2ª LEITURA – 1 Pedro 2,20b-25 A segunda leitura apresenta-nos também Cristo como “o Pastor” que guarda e conduz as suas ovelhas. No contexto concreto em que a leitura nos coloca, seguir “o Pastor” é também assumir a vocação, que é uma resposta à injustiça com o amor, ao mal com o bem. Enquanto o mundo apregoa que cada um cuide de si, os cristãos se dispõem a cuidar dos filhos dos outros na catequese, a preparar liturgias para famílias, a cuidar das coisas da Igreja e da salvação de todos que estão à nossa volta.

EVANGELHO – João 10,1-10 – O Evangelho apresenta Cristo como “o Pastor”, cuja vocação é libertar o rebanho de Deus do domínio da escravidão e levá-lo ao encontro das pastagens verdejantes onde há vida em plenitude (ao contrário dos falsos pastores, cujo objetivo é só aproveitar-se do rebanho em benefício próprio). Jesus vai cumprir com amor essa missão, no respeito absoluto pela identidade, individualidade e liberdade das ovelhas.

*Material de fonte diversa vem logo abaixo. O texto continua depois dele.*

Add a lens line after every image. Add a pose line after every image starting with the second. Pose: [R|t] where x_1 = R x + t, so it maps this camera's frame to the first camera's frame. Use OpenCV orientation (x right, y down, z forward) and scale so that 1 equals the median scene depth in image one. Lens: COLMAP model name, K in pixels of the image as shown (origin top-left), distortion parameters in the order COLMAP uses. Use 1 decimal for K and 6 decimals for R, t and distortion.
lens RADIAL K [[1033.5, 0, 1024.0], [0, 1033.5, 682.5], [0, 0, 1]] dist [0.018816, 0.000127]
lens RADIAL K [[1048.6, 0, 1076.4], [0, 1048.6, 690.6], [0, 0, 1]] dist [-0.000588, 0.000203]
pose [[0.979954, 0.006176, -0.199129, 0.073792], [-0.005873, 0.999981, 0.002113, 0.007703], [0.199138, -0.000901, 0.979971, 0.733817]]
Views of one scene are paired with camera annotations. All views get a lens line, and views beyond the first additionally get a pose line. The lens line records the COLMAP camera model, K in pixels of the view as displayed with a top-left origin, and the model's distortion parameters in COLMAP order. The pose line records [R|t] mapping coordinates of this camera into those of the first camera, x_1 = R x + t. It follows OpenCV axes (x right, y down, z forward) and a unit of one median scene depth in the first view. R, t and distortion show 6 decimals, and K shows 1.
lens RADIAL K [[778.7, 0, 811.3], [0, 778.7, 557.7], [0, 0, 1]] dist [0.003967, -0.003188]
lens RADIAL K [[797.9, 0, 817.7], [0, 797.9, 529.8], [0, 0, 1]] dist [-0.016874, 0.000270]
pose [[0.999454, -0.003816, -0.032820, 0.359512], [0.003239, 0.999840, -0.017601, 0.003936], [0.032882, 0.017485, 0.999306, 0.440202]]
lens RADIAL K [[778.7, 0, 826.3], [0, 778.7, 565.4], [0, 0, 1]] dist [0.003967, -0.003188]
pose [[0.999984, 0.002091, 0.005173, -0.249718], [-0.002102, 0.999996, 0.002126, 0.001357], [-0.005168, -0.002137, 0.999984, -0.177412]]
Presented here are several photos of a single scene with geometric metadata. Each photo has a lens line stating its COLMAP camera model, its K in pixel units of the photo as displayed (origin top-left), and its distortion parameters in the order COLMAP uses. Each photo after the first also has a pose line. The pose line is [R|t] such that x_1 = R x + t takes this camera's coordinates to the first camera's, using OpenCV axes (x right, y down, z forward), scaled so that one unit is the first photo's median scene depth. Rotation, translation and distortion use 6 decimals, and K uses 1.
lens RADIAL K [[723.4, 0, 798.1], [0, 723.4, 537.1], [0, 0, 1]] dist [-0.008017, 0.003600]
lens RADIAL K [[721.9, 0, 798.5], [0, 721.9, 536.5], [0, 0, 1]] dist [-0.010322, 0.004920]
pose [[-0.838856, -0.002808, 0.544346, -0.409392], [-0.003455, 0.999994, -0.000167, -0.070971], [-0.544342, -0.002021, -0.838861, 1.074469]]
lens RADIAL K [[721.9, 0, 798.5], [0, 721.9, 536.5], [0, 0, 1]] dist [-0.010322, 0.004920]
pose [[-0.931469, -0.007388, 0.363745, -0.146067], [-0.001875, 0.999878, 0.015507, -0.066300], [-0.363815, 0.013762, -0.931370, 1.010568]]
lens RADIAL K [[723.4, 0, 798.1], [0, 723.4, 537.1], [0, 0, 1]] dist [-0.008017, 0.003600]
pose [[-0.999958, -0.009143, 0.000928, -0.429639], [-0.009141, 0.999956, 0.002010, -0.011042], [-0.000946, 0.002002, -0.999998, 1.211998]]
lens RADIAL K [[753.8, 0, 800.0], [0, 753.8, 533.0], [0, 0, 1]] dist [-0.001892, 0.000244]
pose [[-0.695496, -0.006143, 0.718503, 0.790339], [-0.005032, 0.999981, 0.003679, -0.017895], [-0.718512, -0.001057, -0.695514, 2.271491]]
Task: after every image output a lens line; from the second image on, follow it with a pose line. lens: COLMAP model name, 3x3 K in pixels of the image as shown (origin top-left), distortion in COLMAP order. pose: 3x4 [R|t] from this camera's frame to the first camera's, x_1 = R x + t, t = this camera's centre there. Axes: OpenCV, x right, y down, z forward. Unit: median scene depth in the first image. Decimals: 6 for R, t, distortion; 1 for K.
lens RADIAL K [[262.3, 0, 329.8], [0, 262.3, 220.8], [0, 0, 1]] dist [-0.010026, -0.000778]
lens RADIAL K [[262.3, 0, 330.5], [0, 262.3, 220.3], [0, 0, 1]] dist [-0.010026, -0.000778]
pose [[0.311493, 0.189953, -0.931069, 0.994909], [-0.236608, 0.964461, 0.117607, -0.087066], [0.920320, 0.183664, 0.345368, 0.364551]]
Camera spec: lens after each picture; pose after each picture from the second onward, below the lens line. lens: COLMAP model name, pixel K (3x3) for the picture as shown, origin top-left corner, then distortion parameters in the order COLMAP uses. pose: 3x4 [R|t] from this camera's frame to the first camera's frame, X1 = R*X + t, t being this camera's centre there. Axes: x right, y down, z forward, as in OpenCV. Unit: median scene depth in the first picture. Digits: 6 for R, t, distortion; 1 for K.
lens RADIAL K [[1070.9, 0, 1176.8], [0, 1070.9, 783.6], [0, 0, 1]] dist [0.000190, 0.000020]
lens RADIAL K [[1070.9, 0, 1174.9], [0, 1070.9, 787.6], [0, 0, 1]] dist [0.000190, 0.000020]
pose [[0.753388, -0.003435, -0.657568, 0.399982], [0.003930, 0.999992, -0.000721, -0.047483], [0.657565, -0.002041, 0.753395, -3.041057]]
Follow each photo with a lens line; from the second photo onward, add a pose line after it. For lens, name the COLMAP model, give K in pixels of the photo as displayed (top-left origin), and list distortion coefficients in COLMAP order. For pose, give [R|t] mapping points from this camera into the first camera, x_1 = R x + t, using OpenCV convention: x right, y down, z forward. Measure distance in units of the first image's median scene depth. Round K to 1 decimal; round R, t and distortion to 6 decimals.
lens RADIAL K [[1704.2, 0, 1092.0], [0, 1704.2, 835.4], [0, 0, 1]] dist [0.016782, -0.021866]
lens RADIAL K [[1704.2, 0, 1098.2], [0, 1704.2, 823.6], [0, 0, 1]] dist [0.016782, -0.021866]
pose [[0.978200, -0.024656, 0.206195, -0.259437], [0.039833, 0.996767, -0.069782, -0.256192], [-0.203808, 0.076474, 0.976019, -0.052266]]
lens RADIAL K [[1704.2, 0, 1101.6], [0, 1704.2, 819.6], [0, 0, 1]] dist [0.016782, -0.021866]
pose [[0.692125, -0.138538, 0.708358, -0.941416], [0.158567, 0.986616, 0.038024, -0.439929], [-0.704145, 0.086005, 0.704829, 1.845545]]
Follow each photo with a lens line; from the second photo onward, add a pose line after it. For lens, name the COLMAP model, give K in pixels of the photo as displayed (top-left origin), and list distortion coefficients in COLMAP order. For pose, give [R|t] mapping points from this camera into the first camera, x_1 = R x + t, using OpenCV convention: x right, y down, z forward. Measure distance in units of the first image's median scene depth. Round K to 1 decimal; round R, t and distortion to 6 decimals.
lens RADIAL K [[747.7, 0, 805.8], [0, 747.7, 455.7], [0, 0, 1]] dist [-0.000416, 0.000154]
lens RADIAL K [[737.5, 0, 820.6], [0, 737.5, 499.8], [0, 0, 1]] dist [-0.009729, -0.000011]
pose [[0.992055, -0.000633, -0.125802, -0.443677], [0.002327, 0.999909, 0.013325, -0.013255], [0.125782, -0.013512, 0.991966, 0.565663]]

Deus não se conforma com o pecado humano e jamais desisti de buscar a salvação da humanidade. Por isso ele, tal como um Bom Pastor, vai ao encontro das ovelhas e busca curar aquelas feridas pelas consequências do pecado. Daí vem o convite divino:  “Convertei-vos”.  Converter-se é deixar os velhos esquemas de egoísmo, de prepotência, de orgulho, de autossuficiência que tantas vezes constituem o cenário privilegiado em que se desenrola a vida, para ir atrás de Jesus e aprender com Ele a viver a vocação específica de cada um de nós: amar, servir, dar a vida.  Diante do amor divino, o salmista diz: O Senhor é meu pastor: nada me faltará. Por isso, quem ouve a voz do Pastor da Vida, passa a viver a vocação alimentada pelo amor divino, isto é: responder à injustiça com o amor, ao mal com o bem.
Jesus, afirma que é o Pastor, mas afirma também que é a PORTA das ovelhas. Podemos refletir que ao passar por esta PORTA os cristãos não ficam confinados. Lembremo-nos que Jesus chama os discípulos, os acolhe e os ensina para depois enviá-los em missão. Por isso, podemos pensar a Igreja como um templo de quatro portas. Duas delas são portas de entrada e outras duas são portas de saída. As portas de entrada são: 1- A porta do mistério; 2- A porta da instituição. Cada um de nós pode entrar por uma destas portas. Pela porta do mistério entram as pessoas quando são tocadas pela dor ou pelo amor. A porta da instituição acolhe as pessoas que são batizadas ainda crianças e que jamais abandonam a fé.  
Já as portas de saída são: 3- a porta da missão; 4- a Porta do Reino. Tanto as pessoas que foram motivadas a entrar pelo mistério ou pela tradição da fé familiar, também são convidadas a sair pelas portas da Missão e do Reino. A porta da Missão nos leva a anunciar a graça de Cristo ao mundo. A porta do Reino nos leva a lutar contra as forças do mal e, muitas vezes, colocarmos até a própria vida em risco, como é o caso de tantos mártires. A Igreja cumpre a sua missão graças àqueles, aceitando o convite de Jesus, entram pelas portas do Mistério ou da Instituição e que, saindo pelas portas da Missão ou do Reino, vivem a vocação exercida nas diversas dimensões da evangelização. Talvez o grave problema de muitas comunidades seja que pessoas entram na Igreja, mas não aceitam viver a própria vocação fora ou dentro dela.